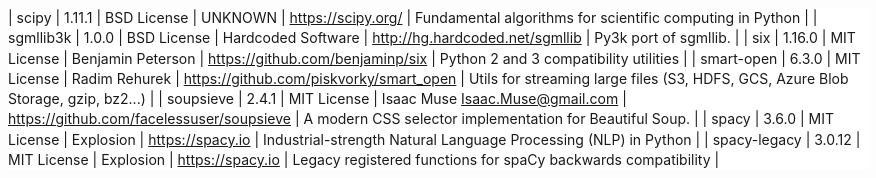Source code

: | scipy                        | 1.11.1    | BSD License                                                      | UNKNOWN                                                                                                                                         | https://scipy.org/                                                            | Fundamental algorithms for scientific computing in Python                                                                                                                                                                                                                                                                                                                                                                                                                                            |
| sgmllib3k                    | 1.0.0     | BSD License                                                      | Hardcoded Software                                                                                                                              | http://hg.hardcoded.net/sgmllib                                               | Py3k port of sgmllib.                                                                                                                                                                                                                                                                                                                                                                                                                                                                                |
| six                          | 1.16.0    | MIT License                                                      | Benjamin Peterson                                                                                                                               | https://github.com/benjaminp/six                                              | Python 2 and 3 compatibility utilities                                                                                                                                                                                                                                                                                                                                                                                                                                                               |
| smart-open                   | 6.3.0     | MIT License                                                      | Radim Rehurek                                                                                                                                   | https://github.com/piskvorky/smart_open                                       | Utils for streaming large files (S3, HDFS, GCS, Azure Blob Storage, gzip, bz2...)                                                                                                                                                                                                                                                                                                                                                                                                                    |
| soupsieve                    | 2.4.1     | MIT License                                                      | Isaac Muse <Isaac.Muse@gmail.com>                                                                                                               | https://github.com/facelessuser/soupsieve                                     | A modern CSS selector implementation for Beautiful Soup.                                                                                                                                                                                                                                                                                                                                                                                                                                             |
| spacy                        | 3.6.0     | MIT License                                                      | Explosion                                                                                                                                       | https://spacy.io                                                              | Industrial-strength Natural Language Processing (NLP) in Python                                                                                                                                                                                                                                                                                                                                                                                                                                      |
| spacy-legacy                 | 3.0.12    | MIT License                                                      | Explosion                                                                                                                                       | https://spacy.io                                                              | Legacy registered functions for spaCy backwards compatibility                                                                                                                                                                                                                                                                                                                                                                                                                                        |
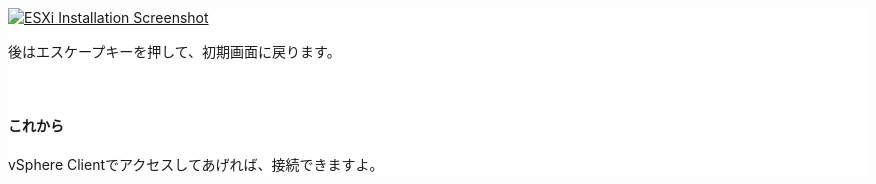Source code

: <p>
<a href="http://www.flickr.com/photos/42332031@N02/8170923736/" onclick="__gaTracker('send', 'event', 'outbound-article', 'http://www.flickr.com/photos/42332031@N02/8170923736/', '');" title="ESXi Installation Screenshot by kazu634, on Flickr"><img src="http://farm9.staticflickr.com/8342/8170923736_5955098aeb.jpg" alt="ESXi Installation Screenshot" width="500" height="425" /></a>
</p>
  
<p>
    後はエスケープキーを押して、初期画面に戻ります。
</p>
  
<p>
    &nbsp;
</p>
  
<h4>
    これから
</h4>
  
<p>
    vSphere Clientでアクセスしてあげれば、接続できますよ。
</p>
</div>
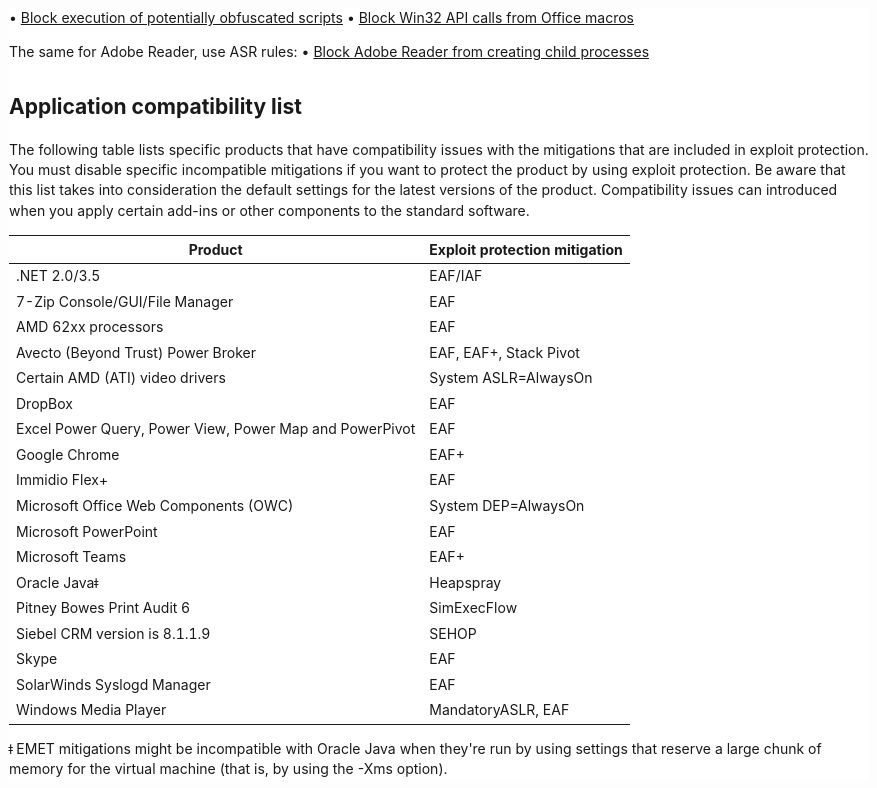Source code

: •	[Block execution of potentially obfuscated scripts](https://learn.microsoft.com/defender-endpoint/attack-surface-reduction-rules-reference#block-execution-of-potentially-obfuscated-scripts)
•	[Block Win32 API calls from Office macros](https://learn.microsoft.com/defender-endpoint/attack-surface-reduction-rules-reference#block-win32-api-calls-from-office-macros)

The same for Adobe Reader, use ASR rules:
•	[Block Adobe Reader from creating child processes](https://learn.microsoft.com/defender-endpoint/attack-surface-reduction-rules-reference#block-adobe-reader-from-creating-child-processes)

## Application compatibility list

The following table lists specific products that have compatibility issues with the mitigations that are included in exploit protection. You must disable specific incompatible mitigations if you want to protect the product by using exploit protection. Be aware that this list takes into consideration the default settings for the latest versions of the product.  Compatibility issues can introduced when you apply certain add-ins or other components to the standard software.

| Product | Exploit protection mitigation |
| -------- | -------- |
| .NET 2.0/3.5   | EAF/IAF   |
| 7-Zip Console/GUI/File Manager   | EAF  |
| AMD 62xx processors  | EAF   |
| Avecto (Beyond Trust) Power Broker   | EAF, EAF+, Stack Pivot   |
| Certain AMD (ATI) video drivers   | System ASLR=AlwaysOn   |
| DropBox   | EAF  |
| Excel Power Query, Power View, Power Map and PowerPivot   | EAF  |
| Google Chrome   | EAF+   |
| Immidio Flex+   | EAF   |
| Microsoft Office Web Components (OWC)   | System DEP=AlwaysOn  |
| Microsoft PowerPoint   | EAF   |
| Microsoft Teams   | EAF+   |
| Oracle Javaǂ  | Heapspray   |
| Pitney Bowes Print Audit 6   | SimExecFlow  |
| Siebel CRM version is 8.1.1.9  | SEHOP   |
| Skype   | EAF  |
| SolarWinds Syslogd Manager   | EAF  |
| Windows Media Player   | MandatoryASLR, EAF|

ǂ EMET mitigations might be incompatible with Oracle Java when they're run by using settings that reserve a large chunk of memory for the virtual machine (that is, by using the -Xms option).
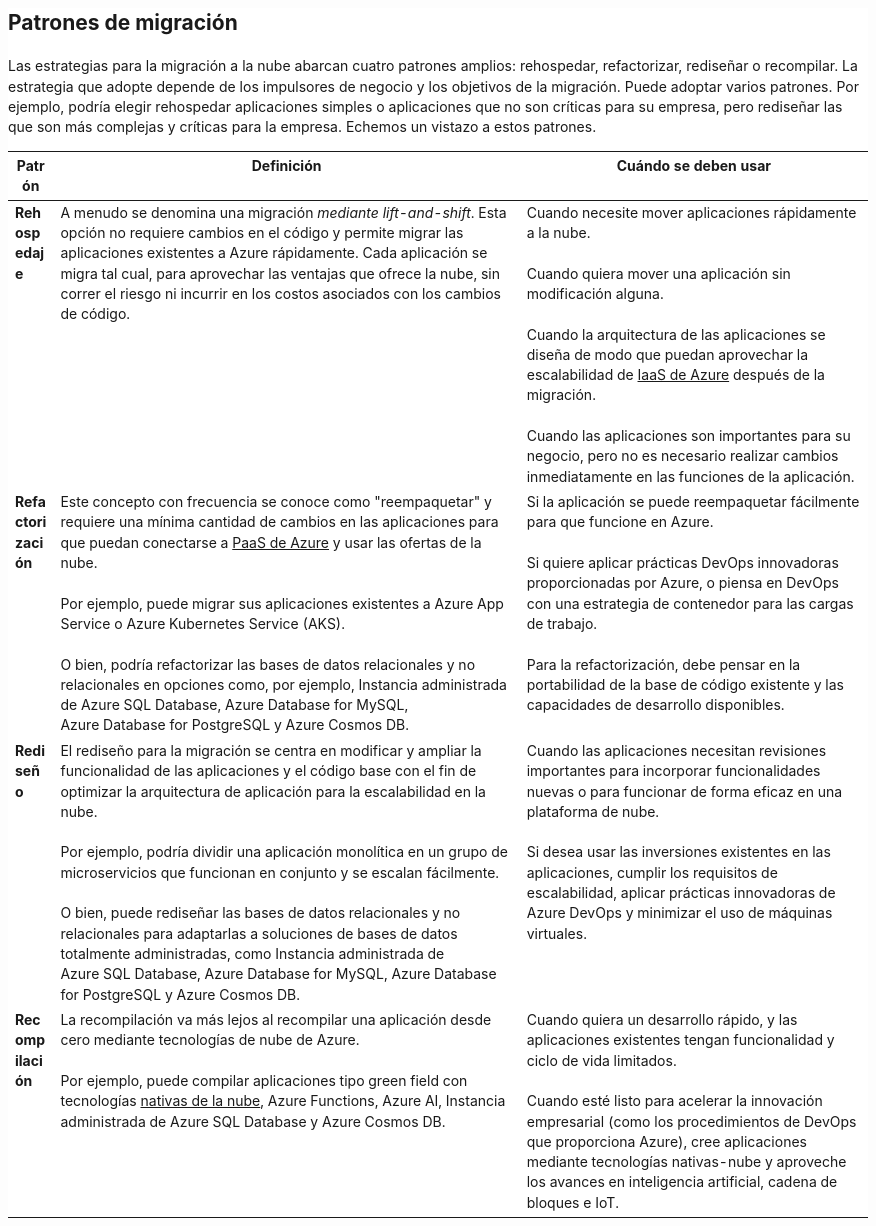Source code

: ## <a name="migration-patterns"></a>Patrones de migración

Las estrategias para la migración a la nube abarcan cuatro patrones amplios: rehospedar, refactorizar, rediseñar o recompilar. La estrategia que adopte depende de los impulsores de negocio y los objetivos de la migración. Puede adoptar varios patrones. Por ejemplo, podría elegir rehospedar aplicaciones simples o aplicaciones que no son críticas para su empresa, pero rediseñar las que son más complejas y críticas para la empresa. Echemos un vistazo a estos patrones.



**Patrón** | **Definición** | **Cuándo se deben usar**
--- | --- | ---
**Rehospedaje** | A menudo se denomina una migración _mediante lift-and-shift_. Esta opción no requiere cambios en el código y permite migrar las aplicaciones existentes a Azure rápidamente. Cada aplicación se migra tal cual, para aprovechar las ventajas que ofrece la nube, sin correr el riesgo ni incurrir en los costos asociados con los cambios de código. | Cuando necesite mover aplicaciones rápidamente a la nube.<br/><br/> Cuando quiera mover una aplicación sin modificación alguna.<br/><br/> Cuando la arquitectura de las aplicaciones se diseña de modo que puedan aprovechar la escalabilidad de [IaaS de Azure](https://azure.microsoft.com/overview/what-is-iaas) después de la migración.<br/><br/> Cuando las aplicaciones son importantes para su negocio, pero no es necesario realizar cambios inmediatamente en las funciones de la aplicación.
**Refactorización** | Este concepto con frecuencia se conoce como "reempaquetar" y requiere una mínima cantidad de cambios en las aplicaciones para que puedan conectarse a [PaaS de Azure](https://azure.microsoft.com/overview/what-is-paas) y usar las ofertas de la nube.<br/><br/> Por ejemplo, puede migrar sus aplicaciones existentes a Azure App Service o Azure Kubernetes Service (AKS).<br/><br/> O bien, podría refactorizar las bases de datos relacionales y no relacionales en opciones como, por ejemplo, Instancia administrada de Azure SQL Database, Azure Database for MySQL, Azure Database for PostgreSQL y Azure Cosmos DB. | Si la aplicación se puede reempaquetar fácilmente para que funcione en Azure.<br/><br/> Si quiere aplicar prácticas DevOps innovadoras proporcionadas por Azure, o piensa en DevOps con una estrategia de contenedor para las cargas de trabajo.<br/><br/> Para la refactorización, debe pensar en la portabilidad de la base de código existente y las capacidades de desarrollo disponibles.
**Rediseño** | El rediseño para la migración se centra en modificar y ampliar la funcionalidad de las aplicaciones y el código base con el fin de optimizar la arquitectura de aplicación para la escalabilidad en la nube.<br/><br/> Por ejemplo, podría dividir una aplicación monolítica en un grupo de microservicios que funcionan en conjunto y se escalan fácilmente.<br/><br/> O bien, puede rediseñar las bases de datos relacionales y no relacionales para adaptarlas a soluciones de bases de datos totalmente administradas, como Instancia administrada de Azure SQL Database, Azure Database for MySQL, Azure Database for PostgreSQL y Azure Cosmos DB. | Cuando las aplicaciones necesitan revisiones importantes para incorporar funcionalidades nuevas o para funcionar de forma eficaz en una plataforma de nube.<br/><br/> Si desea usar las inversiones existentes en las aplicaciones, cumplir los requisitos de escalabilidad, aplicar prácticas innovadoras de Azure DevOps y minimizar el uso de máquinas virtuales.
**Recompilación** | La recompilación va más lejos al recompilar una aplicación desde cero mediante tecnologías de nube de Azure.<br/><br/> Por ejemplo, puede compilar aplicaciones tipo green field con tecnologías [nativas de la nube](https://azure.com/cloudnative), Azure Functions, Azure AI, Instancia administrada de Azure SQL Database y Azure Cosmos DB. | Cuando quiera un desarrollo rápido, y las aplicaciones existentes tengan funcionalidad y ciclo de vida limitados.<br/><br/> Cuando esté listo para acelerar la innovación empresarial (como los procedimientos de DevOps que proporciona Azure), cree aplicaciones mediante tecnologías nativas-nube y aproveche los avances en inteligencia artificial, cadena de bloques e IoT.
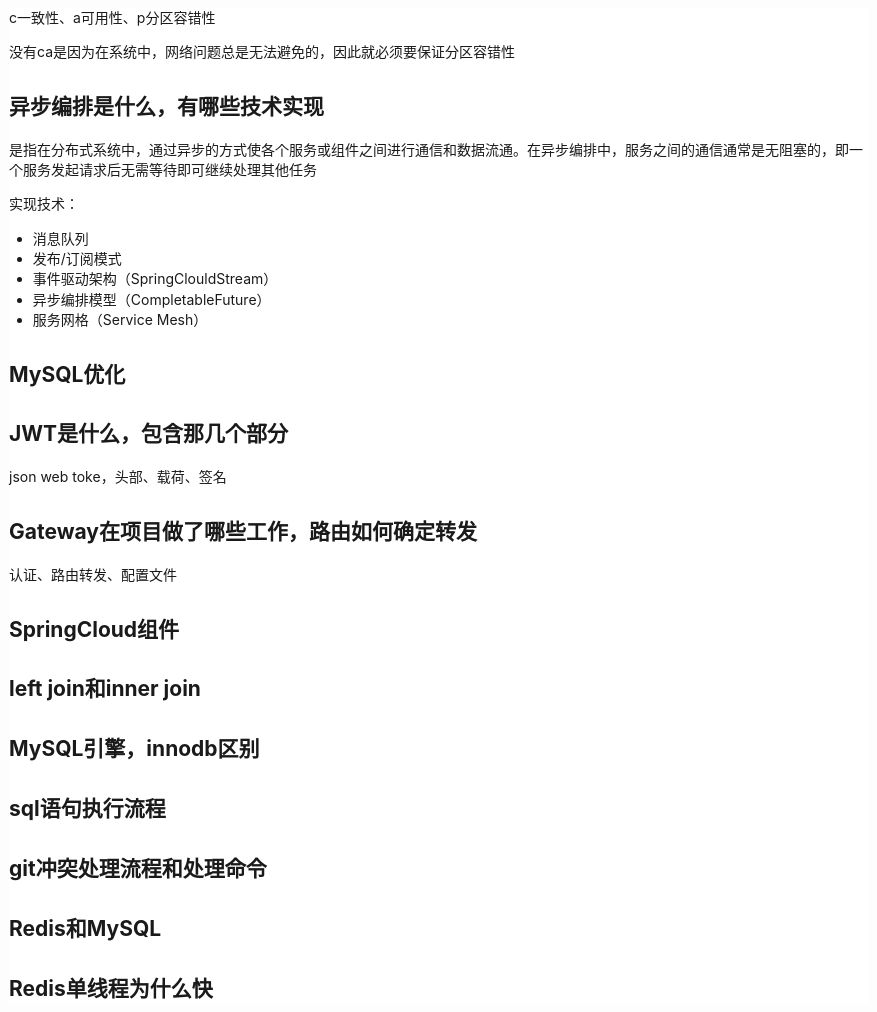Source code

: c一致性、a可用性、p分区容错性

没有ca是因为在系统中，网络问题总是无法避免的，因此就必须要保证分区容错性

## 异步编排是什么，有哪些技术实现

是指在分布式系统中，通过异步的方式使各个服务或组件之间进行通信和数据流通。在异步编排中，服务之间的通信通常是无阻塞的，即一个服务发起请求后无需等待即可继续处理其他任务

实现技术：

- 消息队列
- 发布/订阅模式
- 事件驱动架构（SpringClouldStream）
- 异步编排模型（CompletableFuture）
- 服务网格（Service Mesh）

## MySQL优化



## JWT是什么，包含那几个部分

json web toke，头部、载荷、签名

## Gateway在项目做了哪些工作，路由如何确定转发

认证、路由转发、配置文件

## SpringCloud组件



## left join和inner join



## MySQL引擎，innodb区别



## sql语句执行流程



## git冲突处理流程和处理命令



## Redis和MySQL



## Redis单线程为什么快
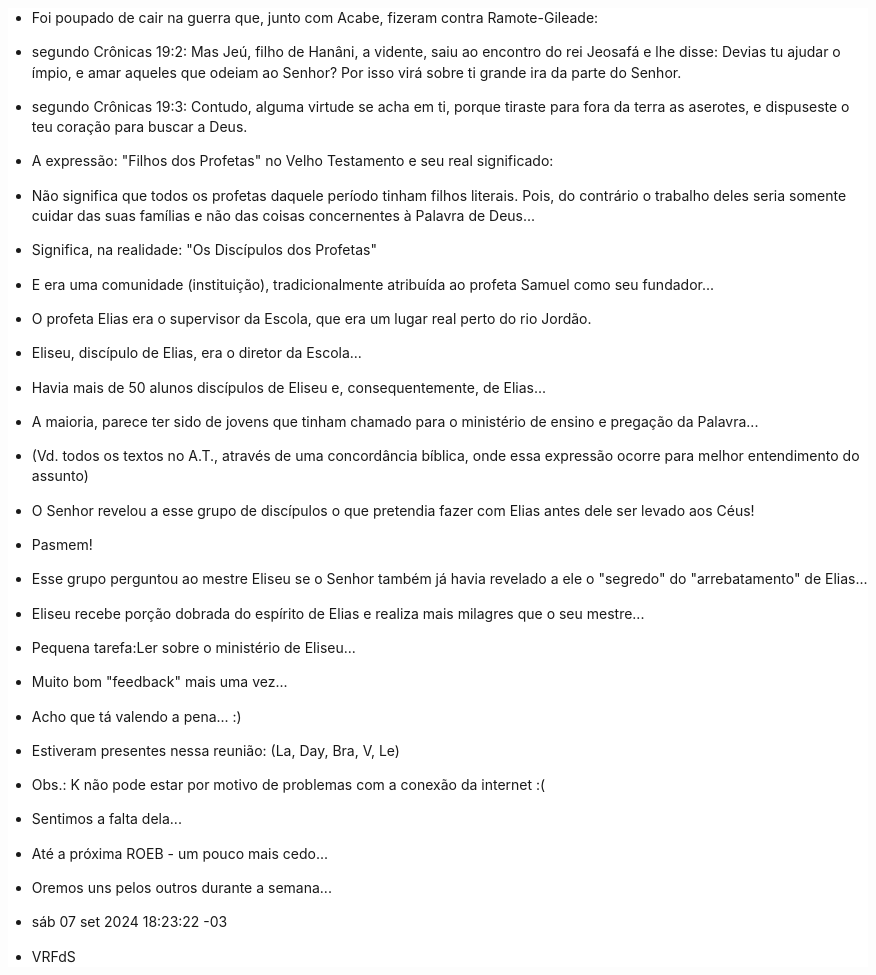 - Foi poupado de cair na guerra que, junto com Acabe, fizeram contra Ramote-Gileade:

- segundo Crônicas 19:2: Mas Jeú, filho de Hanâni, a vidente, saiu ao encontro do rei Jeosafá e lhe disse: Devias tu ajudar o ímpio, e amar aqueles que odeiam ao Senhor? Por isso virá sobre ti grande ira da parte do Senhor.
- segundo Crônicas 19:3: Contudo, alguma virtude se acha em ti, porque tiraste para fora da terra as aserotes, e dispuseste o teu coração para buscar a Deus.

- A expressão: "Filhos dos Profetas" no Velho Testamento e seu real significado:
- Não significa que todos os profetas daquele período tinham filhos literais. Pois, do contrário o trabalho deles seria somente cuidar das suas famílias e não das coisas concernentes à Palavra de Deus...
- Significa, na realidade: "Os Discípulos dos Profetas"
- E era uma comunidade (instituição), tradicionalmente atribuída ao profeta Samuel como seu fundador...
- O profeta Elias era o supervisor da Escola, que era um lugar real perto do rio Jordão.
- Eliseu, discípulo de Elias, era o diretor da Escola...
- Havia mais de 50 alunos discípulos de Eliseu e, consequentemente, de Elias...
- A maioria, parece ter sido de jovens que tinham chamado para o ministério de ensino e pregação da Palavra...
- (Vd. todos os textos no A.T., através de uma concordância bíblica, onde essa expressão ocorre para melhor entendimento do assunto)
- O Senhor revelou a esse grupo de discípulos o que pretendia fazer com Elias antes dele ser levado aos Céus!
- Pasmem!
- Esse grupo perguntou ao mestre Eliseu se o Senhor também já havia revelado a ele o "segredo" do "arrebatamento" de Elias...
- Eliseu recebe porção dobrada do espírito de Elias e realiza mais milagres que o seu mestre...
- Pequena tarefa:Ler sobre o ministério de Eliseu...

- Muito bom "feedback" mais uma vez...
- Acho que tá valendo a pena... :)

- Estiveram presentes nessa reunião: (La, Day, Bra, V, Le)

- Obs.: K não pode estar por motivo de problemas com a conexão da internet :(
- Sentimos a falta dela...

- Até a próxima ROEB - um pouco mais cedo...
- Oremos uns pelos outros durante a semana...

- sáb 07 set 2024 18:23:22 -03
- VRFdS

(PROBLEM)
The lines to report are those in the material above that contain the word "Eliseu"; copy every one of them.

(SOLUTION)
- Eliseu, discípulo de Elias, era o diretor da Escola...
- Havia mais de 50 alunos discípulos de Eliseu e, consequentemente, de Elias...
- Esse grupo perguntou ao mestre Eliseu se o Senhor também já havia revelado a ele o "segredo" do "arrebatamento" de Elias...
- Eliseu recebe porção dobrada do espírito de Elias e realiza mais milagres que o seu mestre...
- Pequena tarefa:Ler sobre o ministério de Eliseu...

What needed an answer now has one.